Despite having seen many Magic Flutes and pretty much every Bergman movie it’s only now that I’ve got around to watching his famous film of the Mozart opera, or rather Bergman’s version of the opera, because it differs in important ways from Shikaneder’s libretto. The basic concept is that Pamina is Sarastro’s daughter, who he has removed from the evil influence of her mother. He intends Pamina to inherit his kingdom and leadership of the Brotherhood but only after he’s found a suitable chap to keep her out of trouble which is, of course, where Tamino comes in. So whatever else has changed, the misogyny is intact. There are other changes too. Monostatos is almost written out of the script and a good deal of dialogue is changed or omitted, as are some musical numbers. The whole thing comes in at 135 minutes so maybe 30 minutes of material have been cut. None of this seems very radical today but must have raised a few eyebrows in 1975.

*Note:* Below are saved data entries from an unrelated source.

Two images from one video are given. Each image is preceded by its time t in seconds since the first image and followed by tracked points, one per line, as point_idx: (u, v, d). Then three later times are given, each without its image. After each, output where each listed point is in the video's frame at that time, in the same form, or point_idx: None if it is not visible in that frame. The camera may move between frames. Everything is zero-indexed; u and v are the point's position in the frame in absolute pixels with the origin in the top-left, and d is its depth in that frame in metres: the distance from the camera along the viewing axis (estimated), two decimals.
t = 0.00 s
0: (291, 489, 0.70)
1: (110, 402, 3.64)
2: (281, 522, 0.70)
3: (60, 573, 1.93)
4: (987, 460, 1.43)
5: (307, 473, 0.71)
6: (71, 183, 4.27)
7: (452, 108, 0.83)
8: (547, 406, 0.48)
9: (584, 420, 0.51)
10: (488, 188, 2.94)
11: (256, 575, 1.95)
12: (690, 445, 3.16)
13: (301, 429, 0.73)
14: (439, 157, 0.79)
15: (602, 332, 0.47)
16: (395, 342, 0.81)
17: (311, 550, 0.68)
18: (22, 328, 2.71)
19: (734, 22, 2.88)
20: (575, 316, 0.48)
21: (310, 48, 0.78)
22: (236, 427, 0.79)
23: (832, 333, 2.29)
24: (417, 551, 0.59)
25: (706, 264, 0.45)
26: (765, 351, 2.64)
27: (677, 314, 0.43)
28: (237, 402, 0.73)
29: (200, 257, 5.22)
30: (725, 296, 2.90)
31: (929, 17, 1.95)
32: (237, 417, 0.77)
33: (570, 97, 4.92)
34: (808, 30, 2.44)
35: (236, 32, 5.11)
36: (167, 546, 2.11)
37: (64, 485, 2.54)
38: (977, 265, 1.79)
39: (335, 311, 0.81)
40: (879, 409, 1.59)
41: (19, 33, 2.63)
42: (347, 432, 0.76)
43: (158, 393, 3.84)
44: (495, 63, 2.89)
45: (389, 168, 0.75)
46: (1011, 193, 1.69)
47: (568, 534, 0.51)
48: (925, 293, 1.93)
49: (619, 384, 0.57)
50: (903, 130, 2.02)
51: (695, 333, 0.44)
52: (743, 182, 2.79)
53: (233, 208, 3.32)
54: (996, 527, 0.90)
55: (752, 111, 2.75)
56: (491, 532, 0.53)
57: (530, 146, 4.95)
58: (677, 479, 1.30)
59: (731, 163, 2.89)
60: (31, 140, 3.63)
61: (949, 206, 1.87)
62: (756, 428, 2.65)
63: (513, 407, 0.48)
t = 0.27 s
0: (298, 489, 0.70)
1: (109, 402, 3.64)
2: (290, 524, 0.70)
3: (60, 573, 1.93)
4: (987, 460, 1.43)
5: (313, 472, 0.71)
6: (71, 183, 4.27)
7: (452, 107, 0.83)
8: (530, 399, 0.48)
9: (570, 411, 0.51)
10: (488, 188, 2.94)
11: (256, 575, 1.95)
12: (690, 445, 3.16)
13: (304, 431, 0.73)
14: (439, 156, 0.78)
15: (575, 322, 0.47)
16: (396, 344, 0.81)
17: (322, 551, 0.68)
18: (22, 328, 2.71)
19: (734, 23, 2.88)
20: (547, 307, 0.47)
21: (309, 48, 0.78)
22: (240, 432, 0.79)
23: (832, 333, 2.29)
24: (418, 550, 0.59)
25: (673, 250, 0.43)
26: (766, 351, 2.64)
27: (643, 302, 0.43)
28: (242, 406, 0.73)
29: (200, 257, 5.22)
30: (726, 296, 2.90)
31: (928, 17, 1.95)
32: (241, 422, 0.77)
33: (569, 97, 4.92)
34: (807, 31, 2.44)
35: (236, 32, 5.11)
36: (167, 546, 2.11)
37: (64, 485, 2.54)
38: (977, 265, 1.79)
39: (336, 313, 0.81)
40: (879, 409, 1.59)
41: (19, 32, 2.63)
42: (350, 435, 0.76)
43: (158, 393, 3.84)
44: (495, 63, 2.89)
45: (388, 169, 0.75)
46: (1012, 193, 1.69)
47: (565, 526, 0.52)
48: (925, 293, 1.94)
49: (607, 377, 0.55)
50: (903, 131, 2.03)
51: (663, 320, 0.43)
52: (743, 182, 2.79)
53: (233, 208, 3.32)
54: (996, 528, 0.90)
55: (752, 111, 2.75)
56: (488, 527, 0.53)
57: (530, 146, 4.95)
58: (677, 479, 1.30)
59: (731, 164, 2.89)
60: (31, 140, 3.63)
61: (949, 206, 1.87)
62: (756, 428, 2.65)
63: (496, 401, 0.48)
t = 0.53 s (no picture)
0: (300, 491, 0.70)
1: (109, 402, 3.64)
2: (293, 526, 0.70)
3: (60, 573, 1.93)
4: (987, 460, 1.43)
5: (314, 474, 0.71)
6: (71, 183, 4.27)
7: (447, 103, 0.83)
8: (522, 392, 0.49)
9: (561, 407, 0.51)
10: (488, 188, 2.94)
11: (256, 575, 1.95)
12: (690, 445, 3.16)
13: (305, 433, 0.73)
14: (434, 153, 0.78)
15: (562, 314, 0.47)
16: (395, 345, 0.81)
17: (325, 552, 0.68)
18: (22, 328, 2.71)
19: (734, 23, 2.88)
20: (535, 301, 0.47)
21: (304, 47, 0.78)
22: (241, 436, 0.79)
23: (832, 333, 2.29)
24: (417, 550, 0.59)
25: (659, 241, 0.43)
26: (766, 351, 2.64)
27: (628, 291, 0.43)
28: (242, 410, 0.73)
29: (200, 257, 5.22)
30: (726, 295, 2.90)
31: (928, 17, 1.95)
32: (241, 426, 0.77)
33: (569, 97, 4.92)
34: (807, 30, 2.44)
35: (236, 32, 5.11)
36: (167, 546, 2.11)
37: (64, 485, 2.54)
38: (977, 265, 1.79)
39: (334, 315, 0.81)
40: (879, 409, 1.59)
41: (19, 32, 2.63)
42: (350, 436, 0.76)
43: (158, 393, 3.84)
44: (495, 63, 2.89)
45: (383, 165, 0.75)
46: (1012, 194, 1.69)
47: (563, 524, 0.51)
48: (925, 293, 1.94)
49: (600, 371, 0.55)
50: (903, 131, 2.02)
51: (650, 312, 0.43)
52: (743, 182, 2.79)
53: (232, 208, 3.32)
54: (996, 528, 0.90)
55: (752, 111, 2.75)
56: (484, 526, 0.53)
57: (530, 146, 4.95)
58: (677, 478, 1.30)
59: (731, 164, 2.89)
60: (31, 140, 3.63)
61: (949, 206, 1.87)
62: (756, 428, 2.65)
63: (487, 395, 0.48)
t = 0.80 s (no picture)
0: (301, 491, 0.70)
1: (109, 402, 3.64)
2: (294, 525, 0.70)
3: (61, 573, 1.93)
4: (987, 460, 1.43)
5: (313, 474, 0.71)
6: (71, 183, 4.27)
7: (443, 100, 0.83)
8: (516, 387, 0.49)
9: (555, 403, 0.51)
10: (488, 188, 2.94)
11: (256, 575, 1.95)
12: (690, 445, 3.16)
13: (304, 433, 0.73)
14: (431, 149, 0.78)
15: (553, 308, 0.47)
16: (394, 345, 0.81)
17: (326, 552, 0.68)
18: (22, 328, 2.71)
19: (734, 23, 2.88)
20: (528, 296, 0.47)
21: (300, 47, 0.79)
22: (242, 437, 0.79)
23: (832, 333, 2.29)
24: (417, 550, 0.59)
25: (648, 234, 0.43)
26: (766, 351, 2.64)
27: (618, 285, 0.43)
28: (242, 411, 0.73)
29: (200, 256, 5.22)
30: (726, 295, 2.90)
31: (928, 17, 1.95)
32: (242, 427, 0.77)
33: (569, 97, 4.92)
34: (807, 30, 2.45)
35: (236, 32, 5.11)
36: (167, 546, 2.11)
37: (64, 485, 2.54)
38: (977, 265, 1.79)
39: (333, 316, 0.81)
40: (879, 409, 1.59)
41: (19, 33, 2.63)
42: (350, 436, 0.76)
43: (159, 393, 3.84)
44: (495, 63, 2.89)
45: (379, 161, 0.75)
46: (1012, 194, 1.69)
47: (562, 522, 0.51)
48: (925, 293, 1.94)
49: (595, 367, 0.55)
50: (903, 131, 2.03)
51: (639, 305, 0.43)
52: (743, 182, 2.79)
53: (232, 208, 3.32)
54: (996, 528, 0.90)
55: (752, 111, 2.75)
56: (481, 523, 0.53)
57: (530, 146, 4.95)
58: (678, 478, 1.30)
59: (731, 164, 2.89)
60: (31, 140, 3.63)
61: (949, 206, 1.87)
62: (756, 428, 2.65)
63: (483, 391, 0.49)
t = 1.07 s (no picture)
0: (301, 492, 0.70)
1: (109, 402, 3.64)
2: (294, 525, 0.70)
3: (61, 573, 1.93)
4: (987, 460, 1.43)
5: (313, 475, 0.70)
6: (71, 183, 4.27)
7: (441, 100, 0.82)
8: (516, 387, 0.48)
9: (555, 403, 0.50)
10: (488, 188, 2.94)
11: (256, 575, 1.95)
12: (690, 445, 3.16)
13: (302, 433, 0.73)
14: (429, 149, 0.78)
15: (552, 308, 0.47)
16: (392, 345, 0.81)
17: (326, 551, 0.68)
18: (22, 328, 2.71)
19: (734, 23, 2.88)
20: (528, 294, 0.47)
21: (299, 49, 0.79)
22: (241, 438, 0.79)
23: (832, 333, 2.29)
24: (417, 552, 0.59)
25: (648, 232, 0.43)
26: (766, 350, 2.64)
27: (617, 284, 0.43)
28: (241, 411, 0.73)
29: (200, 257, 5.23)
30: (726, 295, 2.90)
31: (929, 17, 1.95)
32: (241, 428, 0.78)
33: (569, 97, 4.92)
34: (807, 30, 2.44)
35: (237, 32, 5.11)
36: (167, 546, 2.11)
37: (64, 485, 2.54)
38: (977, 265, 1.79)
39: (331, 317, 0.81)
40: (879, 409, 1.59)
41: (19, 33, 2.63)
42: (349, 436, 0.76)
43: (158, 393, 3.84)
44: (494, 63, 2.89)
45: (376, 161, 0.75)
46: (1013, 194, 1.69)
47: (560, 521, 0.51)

The structure of the film is a bit odd too. It’s set up as a film of a stage performance, based on the original Vienna production, so very traditional looking. But it’s not really a documentary of a stage production. Despite some scenes with painted flats and the second campest dragon ever (only Opera Atelier’s outdoes it) and frequent cuts to the audience (which includes Bergman, cinematographer Sven Nykvist and, frequently focussed on, Bergman’s daughter). At some points, for reasons I can’t fathom, placards with the words are placed at either top or bottom of the shot. There’s even an Intermission scene with, inter alia, the Queen of the Night and the Three Ladies smoking in from of a non smoking sign. But, despite all this theatricality it remains visually very much a Bergman/Nykvist movie with shot composition very reminiscent of films like The Seventh Seal.
Bergman assembled a remarkably good looking cast for this film. So much so that I wondered if they were lip synching to other singers. They aren’t, they are lip synching to themselves recorded in the studio. It’s pretty good singing too. The stand outs are Irma Urrila’s rather beautifully sung Pamina, Ulrik Cold’s rather avuncular Sarastro and Håkan Hagegård’s very fine Papageno. Josef Köstlinger is an OK but rather anonymous Tamino. The weakest link is Birgit Nordin as the Queen of the Night. Her voice sounds tired and metallic though it’s accurate and controlled in the coloratura. Britt-Marie Aruhn, Birgitta Smiding and Kirsten Vaupel are a bit of a bonus as the three ladies with fine singing and very good acting. Everyone else is fine with some highly Bergmanesque acting in places, e.g. Papageno’s exasperated guardian in the temple. Eric Ericsson conducts and can perhaps best be described as “unobtrusive”. It’s all in Swedish, which sounds a bit odd at first but I found I soon got used to it. Maybe this is because I’m rather used to watching films in Swedish.
Technically the DVD is pretty good. The film was made for television but shot on 35mm colour stock. The criterion Collection DVD is based on a very well restored print and the original stereo soundtrack so it looks and sounds about as good as a 1975 movie can though the picture is quite filmic and “soft”. Being “made for television” the aspect ratio is 4:3. There are no extras, no documentation (at least with my copy) and the only subtitle option is English.